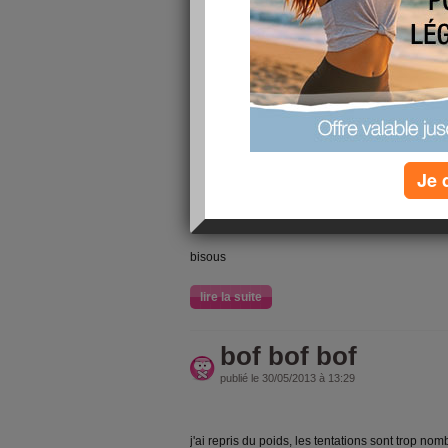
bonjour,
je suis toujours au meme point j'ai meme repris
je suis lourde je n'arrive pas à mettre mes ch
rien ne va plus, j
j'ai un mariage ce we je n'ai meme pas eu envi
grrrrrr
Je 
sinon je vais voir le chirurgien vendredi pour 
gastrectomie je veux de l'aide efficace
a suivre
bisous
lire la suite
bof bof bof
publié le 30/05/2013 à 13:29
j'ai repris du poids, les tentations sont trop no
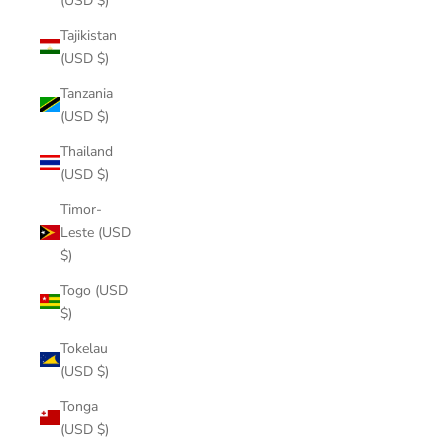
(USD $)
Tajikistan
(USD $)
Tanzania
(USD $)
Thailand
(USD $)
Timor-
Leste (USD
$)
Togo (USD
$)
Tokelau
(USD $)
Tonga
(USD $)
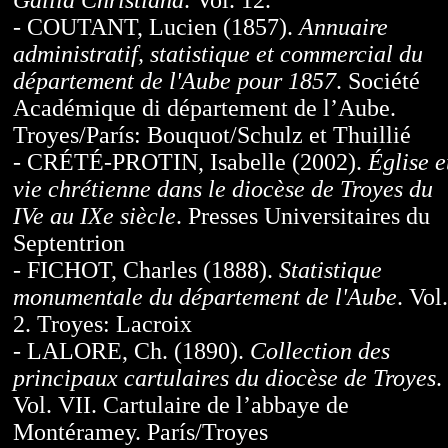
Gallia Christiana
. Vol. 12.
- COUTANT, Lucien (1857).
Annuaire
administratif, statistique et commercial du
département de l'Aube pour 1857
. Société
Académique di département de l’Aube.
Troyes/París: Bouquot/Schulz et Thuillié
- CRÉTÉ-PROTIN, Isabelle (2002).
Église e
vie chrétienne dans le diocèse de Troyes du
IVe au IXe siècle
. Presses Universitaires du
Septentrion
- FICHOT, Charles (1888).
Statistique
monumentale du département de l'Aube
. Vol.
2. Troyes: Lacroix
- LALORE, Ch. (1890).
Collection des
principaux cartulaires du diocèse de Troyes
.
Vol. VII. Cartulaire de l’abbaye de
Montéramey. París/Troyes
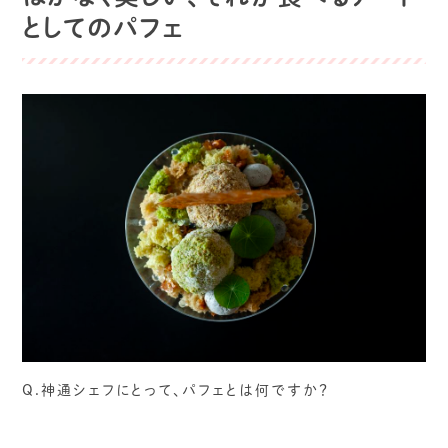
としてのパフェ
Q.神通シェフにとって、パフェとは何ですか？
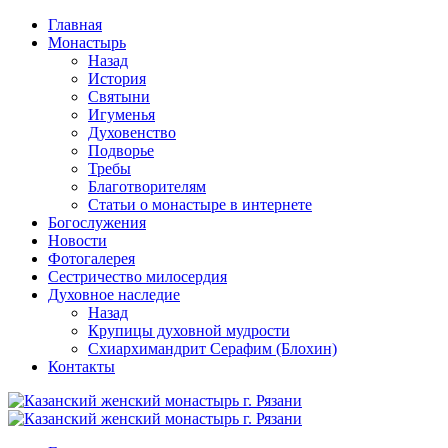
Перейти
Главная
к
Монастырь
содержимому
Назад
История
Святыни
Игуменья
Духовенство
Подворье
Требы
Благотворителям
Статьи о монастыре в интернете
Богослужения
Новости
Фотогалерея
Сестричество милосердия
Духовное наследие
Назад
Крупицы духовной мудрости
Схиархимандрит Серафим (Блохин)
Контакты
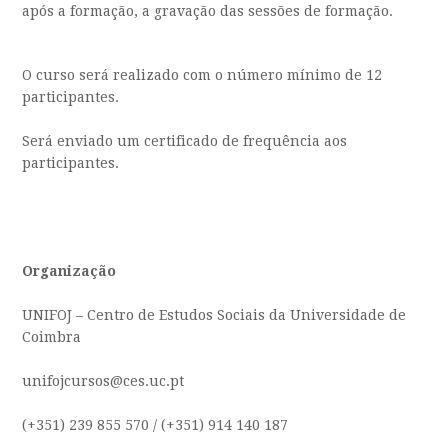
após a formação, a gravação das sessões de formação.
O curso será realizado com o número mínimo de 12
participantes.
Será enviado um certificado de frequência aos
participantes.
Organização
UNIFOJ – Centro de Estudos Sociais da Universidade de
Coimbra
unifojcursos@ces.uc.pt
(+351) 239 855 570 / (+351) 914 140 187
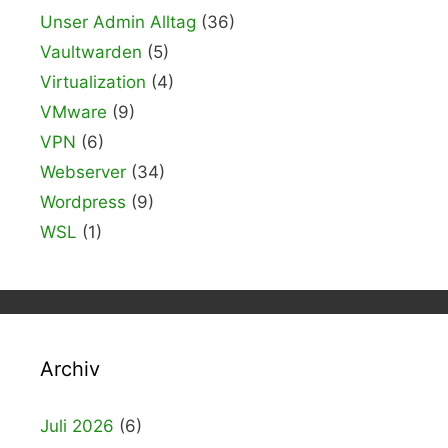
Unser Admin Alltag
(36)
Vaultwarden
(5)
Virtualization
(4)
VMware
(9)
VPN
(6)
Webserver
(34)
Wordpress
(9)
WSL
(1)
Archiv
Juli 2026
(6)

TO DO =
Read the data above and count the lines that include "meme". Answer only with the count.

ANSWER AREA =
2